Draghi, the former head of the European Central Bank, was sworn into office at the weekend at the helm of a broad-based administration that has the backing of parties from across the political spectrum, to guide Italy through the coronavirus crisis and an economic slump.
In his maiden speech to parliament, Draghi said his main duty was to “fight the pandemic by all means and to safeguard the lives of our fellow citizens” and he called for unity among politicians and citizens.
Draghi said his government would also look to the future with a series of reforms aimed at fostering long-term growth in the eurozone’s third largest economy, which is mired in its worst recession since World War Two.
“Today, unity is not an option, unity is a duty. But it is a duty guided by what I am sure unites us all: love for Italy,” Draghi told the Senate.
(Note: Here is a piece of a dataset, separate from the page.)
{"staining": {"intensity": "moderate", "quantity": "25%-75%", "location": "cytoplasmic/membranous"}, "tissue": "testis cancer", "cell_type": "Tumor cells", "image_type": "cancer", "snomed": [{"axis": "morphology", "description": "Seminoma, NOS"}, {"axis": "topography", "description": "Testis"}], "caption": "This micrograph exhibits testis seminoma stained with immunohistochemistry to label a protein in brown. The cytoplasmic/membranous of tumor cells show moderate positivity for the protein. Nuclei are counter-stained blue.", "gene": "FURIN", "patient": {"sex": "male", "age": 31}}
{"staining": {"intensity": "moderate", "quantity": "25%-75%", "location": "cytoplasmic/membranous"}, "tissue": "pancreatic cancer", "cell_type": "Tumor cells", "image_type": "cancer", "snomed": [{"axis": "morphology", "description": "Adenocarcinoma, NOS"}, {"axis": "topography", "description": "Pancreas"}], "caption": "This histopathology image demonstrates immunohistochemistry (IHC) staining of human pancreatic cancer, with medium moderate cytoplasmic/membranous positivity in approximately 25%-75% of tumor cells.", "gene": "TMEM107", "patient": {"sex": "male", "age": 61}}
His immediate concerns will be ensuring a smooth vaccination campaign against COVID-19 and re-writing plans for how to spend more than 200 billion euros ($240 billion) of European Union funds aimed at rebuilding the economy.
To guarantee the money is well spent, Draghi signalled that he wants to overhaul the public administration, which is throttled by red tape, and the justice system, one of the slowest in Europe.
If he succeeds, Draghi will not only help revive Italy after the worst recession since World War Two, but will also give a boost to the whole EU, which has long fretted over chronic sluggishness in the euro zone’s third largest economy.
Draghi is among Europe’s most respected figures after his eight-year stewardship of the ECB, and his nomination as prime minister has been hailed by investors – as reflected in Italian bond sales on Tuesday that drew record demand.
However, he faces daunting challenges, not least keeping together his disparate coalition, which includes political foes with vastly different views on issues such as immigration and welfare.
With a vast parliamentary majority on paper, Draghi looks set to waltz through Wednesday’s confidence vote in the Senate and a similar vote in the lower house on Thursday, the final step needed for the government to exercise its full powers.
The confidence vote in the Senate is due to start at 11 pm (2200 GMT) on Wednesday.